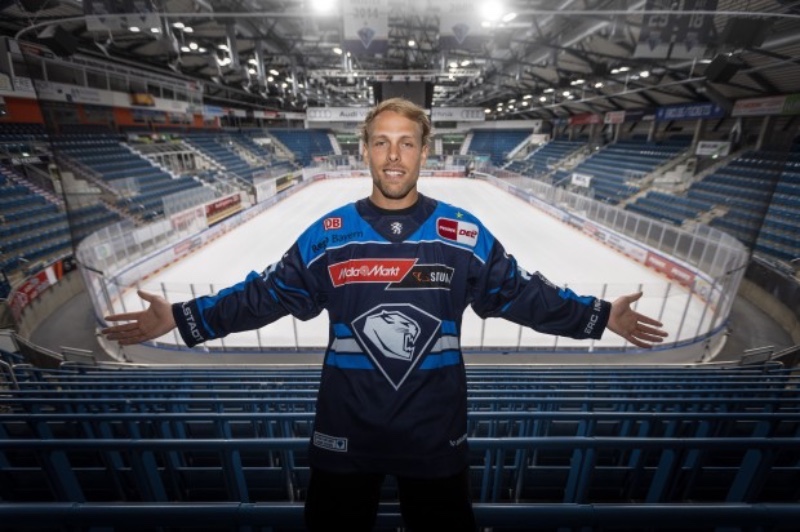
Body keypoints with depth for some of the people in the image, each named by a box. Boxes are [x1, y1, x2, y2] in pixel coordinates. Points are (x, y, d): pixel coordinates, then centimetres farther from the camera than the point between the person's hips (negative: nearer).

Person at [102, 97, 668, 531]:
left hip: (436, 433, 1)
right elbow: (266, 294, 0)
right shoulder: (327, 235, -7)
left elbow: (522, 294, 1)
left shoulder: (464, 235, -7)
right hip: (344, 431, 1)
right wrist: (183, 317, -2)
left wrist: (601, 316, -1)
=-=-=-=-=
Try it » Convert the stretch of the listing from the line containing "right shoulder: (327, 235, -7)" through the end of the listing into a two-column CSV with the headers keypoint and position. Give one row per keypoint, put each value in its own quoted field, and replace any line breaks with spaces.

Exercise result »
keypoint,position
"right shoulder:","(327, 235, -7)"
"left elbow:","(522, 294, 1)"
"left shoulder:","(464, 235, -7)"
"right hip:","(344, 431, 1)"
"right wrist:","(183, 317, -2)"
"left wrist:","(601, 316, -1)"